(Stored data begins)
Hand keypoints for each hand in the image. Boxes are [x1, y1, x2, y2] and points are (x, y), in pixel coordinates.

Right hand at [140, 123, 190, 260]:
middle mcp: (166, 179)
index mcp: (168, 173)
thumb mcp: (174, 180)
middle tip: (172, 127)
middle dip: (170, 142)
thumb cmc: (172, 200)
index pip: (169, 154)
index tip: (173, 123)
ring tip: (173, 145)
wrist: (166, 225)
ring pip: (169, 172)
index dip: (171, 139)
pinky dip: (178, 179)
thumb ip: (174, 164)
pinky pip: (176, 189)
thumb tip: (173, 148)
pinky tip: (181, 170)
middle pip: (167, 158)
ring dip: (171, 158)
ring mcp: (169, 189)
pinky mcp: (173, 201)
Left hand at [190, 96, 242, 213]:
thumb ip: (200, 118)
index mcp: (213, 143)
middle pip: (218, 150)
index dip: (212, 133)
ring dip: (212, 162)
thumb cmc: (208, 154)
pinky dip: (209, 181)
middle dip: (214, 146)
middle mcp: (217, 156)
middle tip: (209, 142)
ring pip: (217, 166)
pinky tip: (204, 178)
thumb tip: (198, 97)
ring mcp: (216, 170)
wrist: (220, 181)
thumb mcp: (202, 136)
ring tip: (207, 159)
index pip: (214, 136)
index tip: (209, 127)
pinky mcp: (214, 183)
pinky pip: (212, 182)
(Stored data ends)
(Stored data begins)
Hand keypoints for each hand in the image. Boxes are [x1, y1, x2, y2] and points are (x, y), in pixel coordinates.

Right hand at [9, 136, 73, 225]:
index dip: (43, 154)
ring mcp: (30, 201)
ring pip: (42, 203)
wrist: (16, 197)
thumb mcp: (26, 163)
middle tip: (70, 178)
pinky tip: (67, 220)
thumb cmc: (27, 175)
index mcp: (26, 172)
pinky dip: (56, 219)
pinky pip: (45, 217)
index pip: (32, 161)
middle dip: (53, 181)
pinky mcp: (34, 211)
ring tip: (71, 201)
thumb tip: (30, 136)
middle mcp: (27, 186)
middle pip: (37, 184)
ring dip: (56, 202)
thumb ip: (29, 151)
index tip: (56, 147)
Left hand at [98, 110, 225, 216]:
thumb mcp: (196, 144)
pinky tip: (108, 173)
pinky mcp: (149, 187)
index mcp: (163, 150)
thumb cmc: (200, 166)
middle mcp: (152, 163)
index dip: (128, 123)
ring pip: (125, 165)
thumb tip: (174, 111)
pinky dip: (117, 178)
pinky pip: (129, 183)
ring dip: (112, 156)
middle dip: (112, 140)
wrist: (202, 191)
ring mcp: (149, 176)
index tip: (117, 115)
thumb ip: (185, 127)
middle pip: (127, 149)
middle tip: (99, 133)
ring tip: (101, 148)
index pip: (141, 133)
(Stored data ends)
(Stored data begins)
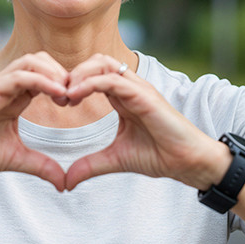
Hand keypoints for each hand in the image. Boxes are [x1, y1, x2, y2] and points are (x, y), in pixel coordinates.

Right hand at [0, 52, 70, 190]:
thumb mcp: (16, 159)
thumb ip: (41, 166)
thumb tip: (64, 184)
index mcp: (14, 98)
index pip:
(Stored data ends)
#### What needs to be done:
Looking at the records above, return exactly the lines from the line with "middle mcp: (27, 186)" to the line with "index pip: (141, 133)", both ends included.

#### Solution for this exercise:
middle mcp: (27, 186)
middle pip: (37, 184)
ring dip: (56, 202)
thumb ip: (29, 151)
index tip: (56, 147)
Left hand at [98, 110, 225, 216]:
thumb mcp: (196, 144)
pinky tip: (108, 173)
pinky mcp: (149, 187)
index mcp: (163, 150)
thumb cmc: (200, 166)
middle mcp: (152, 163)
index dip: (128, 123)
ring pip: (125, 165)
thumb tip: (174, 111)
pinky dip: (117, 178)
pinky pip: (129, 183)
ring dip: (112, 156)
middle dip: (112, 140)
wrist: (202, 191)
ring mcp: (149, 176)
index tip: (117, 115)
thumb ip: (185, 127)
middle pip: (127, 149)
middle tip: (99, 133)
ring tip: (101, 148)
index pip: (141, 133)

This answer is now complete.